Run through the records and, wherever a line holds the word "COURT", return that line.

[Page layout parsing data]
╭──
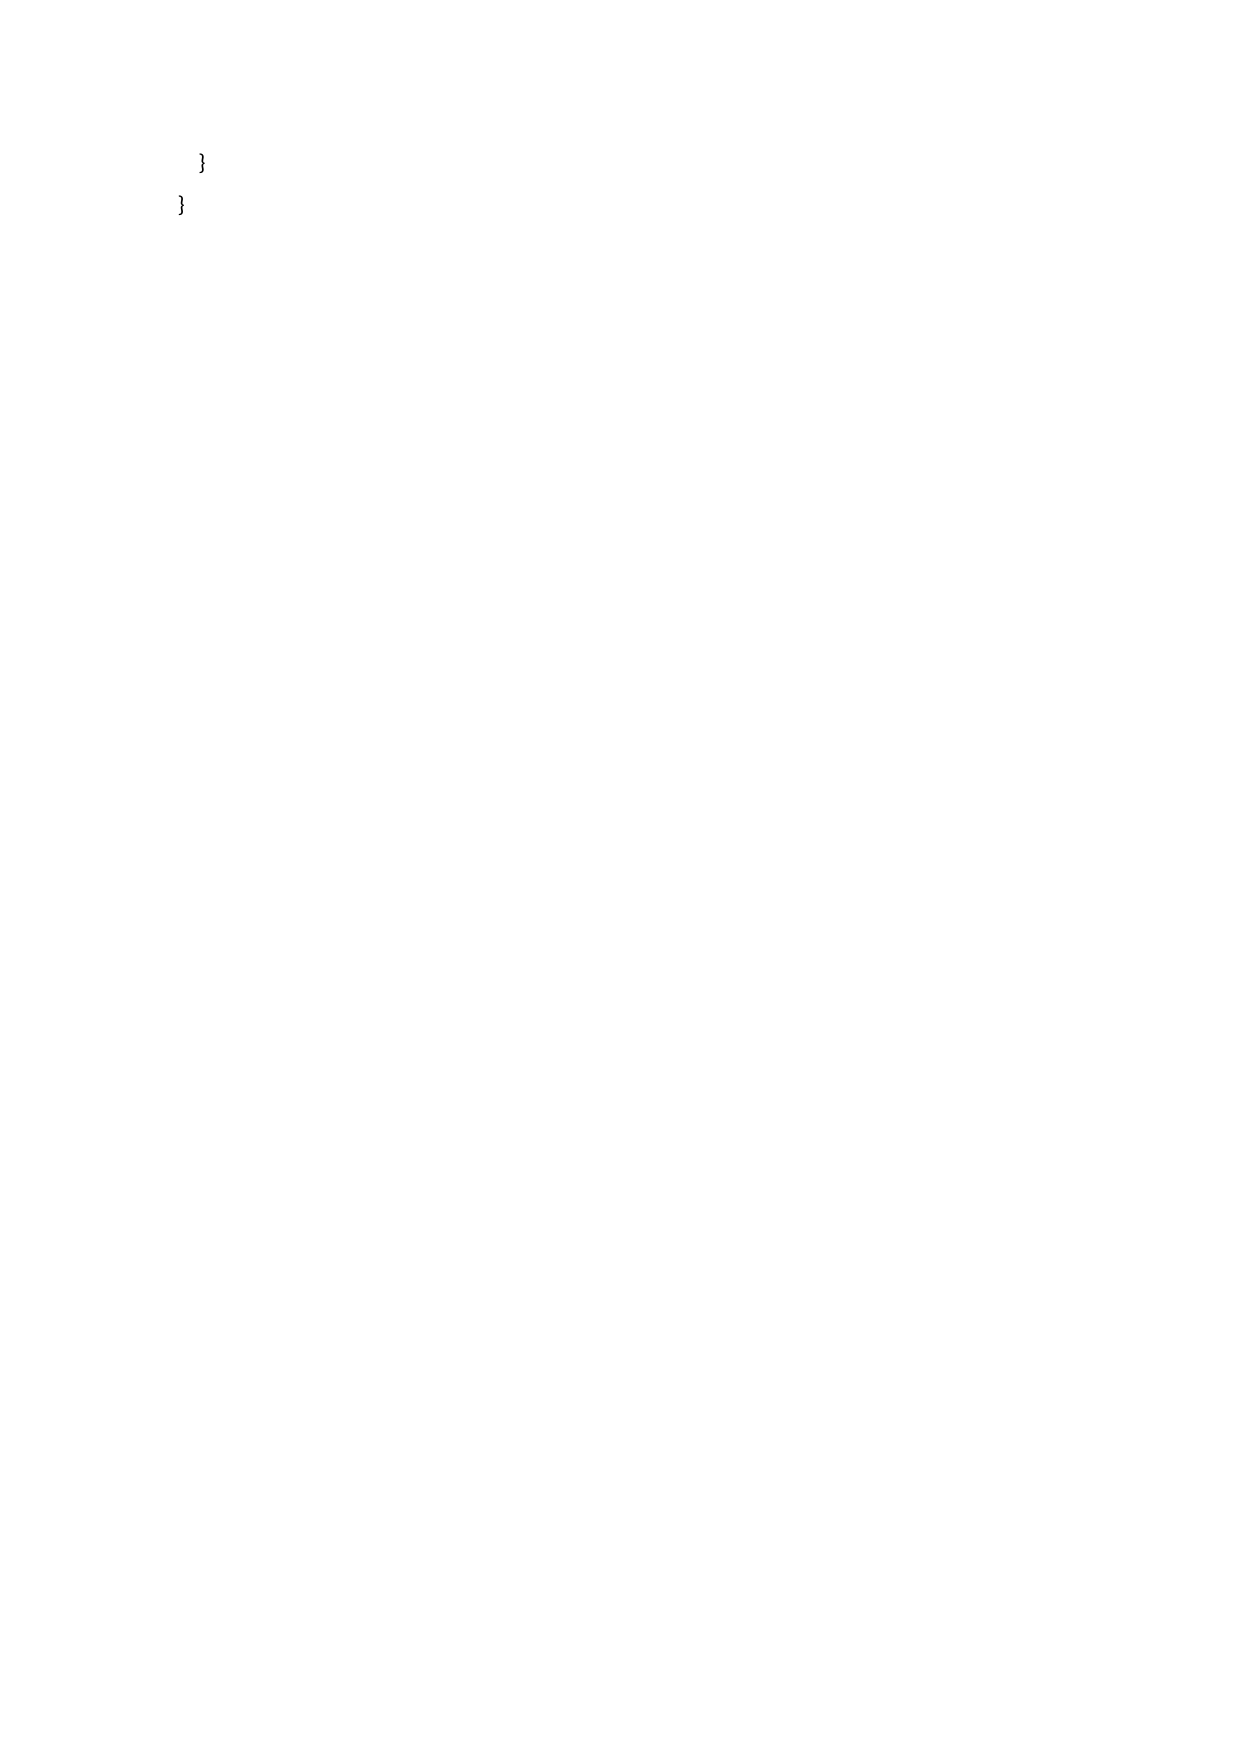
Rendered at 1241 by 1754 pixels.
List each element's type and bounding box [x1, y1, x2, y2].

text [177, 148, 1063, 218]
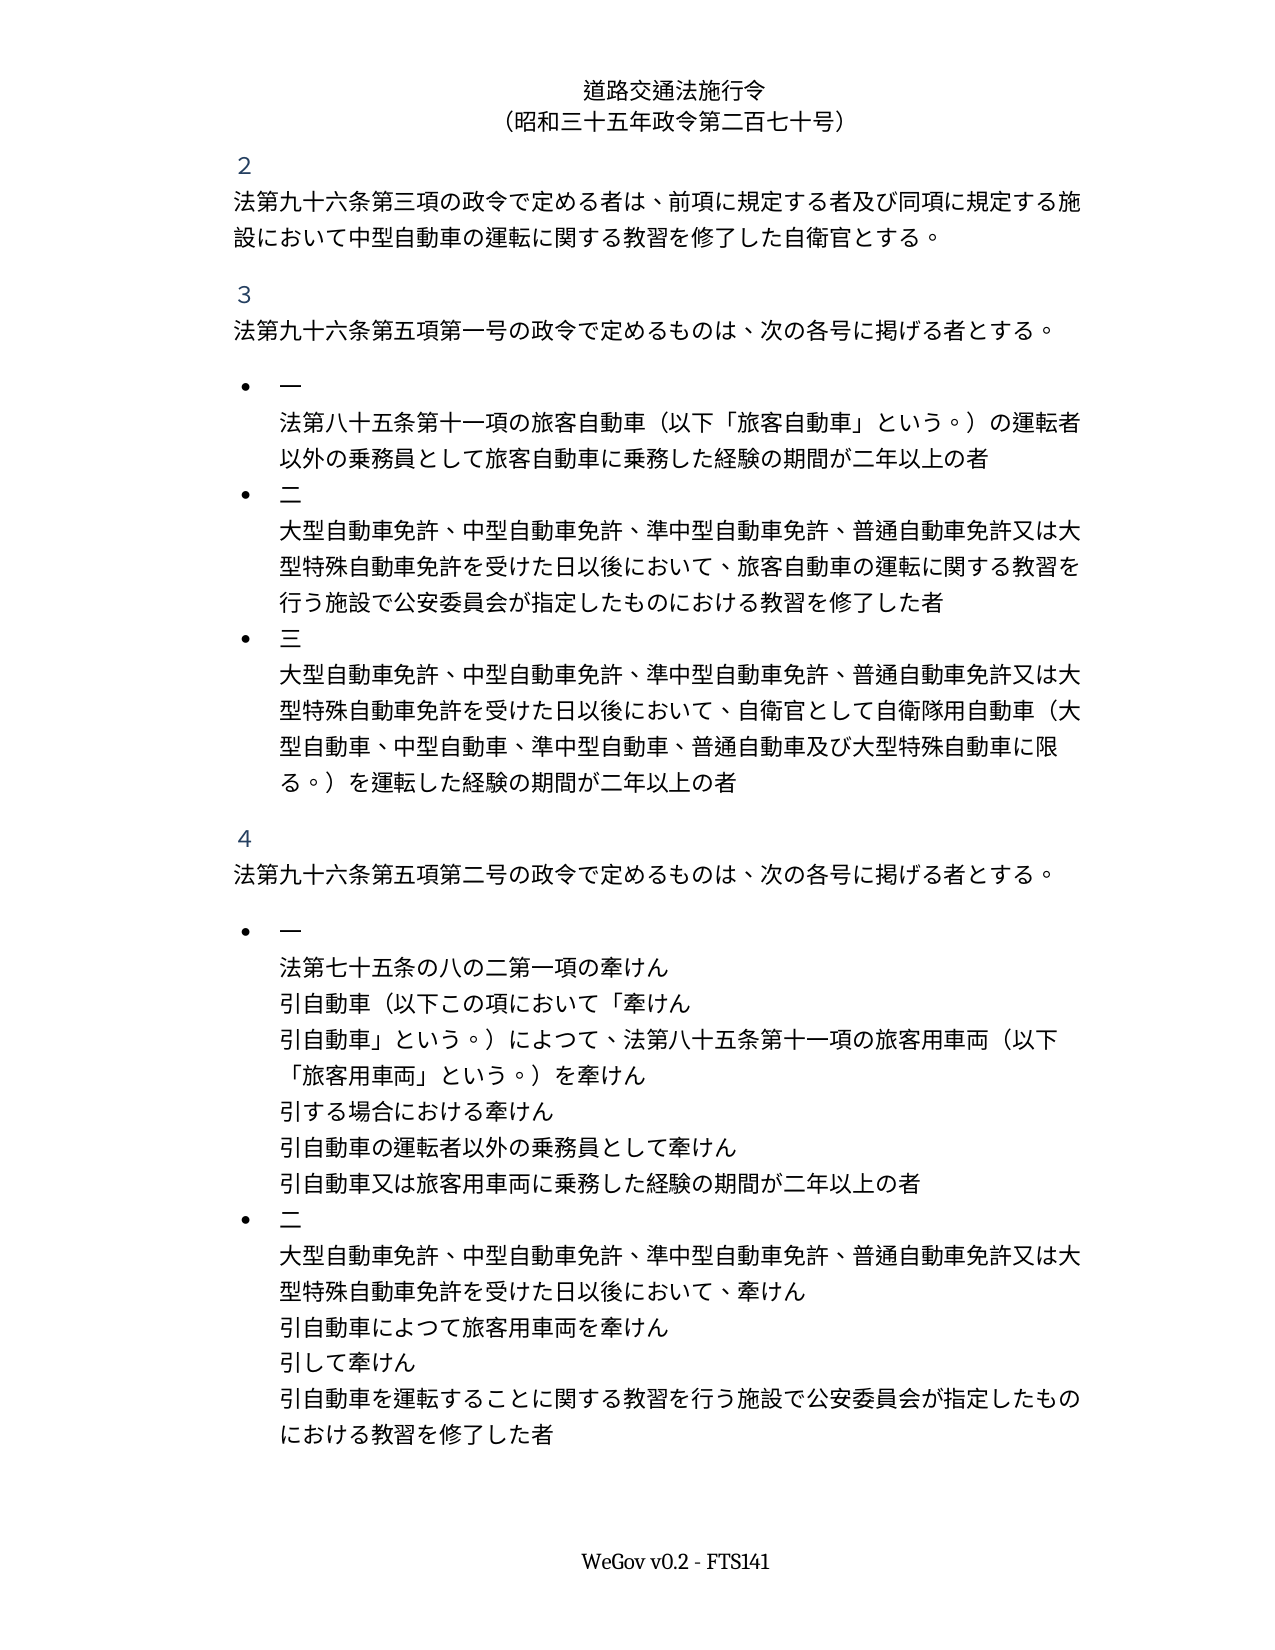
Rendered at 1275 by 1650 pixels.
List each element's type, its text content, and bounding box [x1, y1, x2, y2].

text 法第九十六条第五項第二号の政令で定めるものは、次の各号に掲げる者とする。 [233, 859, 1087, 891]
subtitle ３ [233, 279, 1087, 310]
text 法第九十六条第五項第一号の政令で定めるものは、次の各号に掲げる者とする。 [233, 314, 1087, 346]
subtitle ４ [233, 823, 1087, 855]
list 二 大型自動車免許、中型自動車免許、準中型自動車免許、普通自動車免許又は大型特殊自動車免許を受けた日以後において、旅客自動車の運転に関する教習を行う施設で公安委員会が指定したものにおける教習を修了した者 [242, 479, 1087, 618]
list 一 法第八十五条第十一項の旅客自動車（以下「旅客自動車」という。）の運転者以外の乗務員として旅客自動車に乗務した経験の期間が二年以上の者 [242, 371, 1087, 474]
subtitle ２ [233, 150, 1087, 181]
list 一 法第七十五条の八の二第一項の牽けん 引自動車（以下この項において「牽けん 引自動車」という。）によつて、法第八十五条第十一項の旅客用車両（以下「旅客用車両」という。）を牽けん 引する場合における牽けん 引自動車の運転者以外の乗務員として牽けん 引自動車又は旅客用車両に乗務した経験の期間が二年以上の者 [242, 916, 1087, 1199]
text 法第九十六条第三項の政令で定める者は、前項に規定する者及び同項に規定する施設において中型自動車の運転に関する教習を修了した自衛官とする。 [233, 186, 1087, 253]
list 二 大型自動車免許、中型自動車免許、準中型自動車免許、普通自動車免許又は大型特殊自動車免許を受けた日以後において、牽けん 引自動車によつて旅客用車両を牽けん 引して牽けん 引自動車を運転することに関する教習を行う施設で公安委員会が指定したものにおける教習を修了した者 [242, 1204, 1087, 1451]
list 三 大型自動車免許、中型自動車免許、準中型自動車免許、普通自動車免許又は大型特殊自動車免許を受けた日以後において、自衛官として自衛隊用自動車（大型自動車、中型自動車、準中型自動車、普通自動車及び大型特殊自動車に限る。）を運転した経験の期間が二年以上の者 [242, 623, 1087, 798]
╰──
╭──
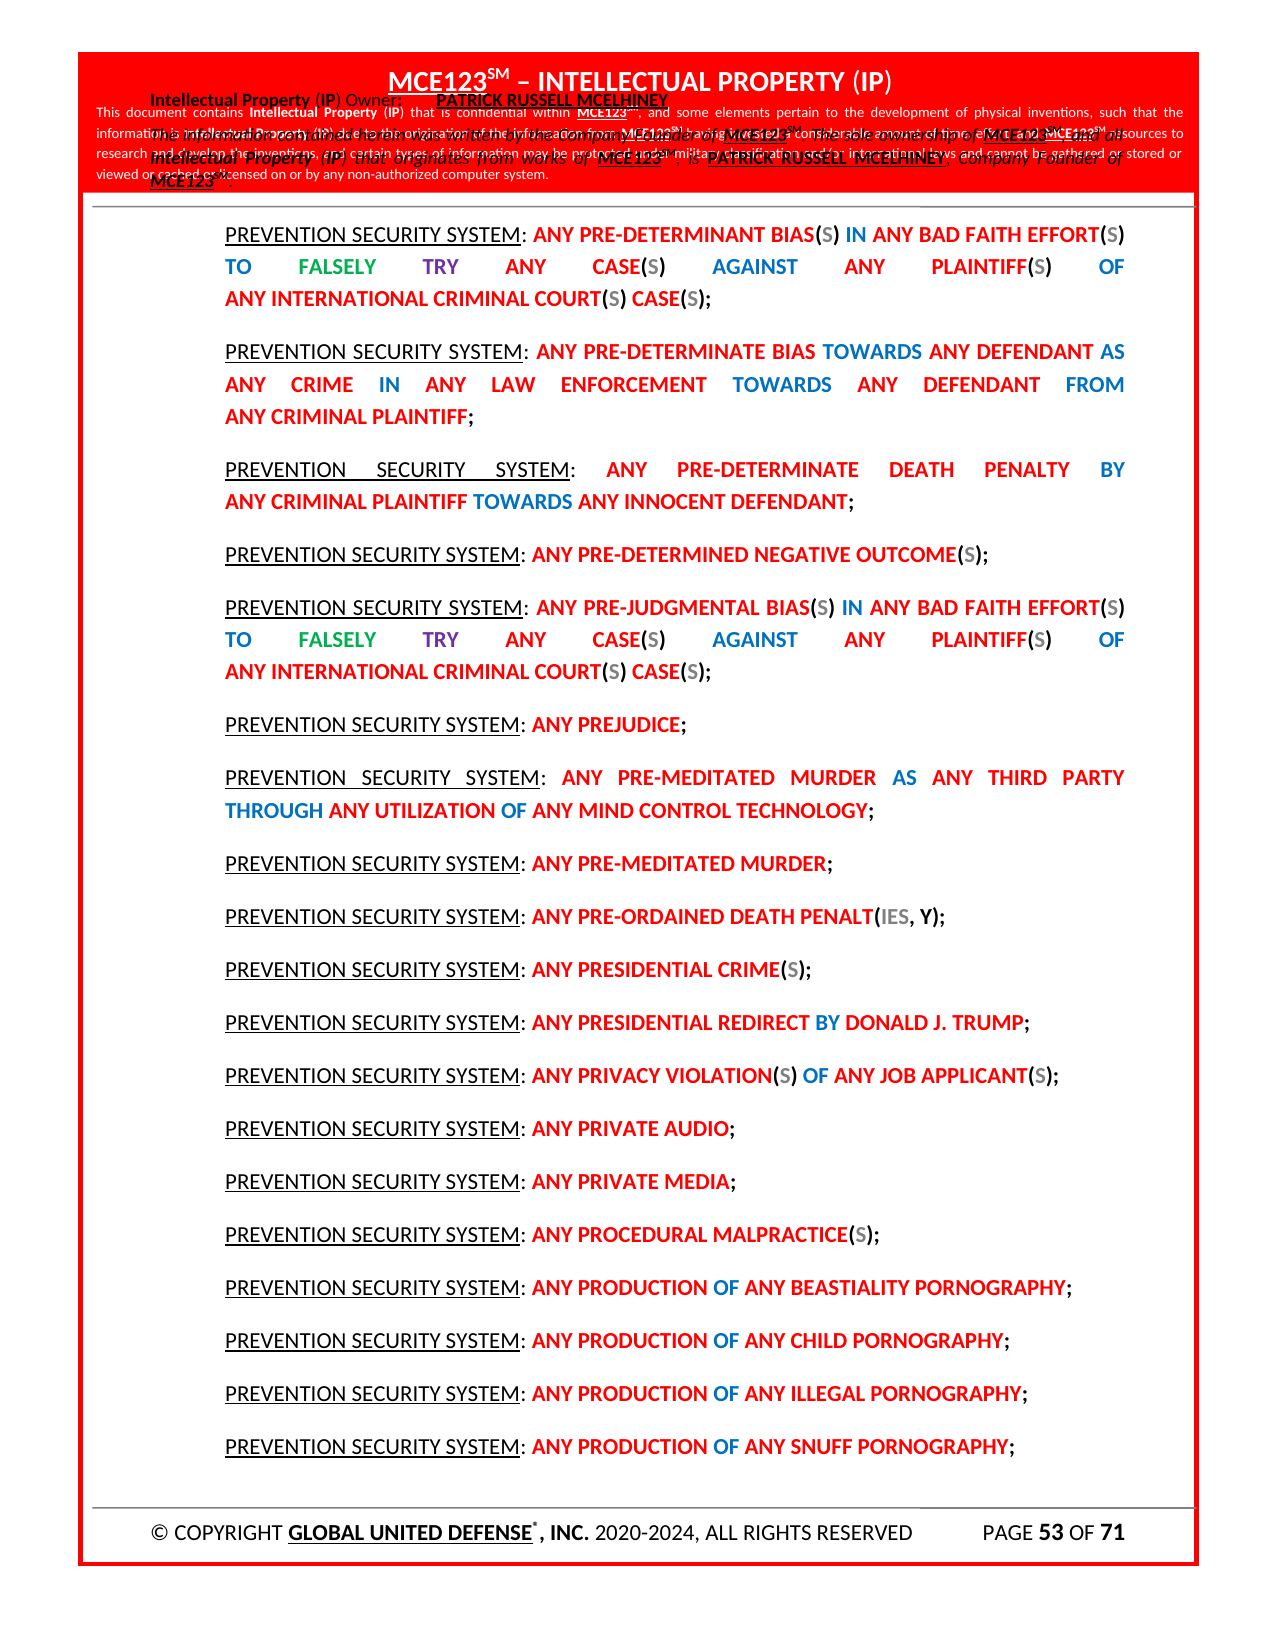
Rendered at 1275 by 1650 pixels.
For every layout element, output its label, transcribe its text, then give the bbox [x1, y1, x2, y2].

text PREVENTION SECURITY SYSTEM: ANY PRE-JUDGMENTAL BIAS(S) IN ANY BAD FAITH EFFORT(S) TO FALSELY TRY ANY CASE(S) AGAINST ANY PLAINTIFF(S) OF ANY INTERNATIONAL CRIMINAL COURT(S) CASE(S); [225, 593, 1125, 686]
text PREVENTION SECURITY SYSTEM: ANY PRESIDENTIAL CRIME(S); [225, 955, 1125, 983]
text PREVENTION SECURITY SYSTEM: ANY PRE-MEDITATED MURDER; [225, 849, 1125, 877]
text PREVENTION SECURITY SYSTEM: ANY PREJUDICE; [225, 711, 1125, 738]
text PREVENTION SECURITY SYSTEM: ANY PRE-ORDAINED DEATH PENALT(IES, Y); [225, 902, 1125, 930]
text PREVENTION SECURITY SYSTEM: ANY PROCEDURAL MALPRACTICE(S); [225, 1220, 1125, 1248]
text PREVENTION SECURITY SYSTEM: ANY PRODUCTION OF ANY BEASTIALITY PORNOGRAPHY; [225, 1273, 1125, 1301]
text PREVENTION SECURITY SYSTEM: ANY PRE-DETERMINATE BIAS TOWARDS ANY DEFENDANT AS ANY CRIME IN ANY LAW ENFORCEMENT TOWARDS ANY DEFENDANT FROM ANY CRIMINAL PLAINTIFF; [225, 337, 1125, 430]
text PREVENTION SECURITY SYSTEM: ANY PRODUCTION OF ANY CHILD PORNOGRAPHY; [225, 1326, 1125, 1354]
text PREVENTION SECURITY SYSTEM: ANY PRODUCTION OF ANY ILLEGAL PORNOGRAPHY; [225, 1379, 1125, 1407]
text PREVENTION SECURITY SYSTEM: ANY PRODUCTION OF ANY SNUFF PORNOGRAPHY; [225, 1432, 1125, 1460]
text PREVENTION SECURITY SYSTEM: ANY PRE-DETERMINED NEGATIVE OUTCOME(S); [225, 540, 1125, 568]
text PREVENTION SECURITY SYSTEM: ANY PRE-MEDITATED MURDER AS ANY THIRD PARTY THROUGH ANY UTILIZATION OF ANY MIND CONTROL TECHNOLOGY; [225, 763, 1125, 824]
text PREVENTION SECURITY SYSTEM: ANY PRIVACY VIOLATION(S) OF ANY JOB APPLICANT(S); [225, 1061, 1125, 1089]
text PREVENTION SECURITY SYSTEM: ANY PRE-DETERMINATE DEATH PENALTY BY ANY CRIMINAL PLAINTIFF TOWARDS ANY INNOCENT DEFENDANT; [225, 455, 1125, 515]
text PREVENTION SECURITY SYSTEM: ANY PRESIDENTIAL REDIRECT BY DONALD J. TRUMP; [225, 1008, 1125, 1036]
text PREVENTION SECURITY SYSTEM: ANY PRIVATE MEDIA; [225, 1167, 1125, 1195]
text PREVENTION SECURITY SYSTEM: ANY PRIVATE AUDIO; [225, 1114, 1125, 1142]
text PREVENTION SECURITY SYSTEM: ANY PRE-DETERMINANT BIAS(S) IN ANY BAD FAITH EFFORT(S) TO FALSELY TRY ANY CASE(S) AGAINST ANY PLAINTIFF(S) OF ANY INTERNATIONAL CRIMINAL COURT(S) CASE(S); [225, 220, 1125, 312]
╰──
# [Exercise output]
text PREVENTION SECURITY SYSTEM: ANY PRE-JUDGMENTAL BIAS(S) IN ANY BAD FAITH EFFORT(S) TO FALSELY TRY ANY CASE(S) AGAINST ANY PLAINTIFF(S) OF ANY INTERNATIONAL CRIMINAL COURT(S) CASE(S); [225, 593, 1125, 686]
text PREVENTION SECURITY SYSTEM: ANY PRE-DETERMINANT BIAS(S) IN ANY BAD FAITH EFFORT(S) TO FALSELY TRY ANY CASE(S) AGAINST ANY PLAINTIFF(S) OF ANY INTERNATIONAL CRIMINAL COURT(S) CASE(S); [225, 220, 1125, 312]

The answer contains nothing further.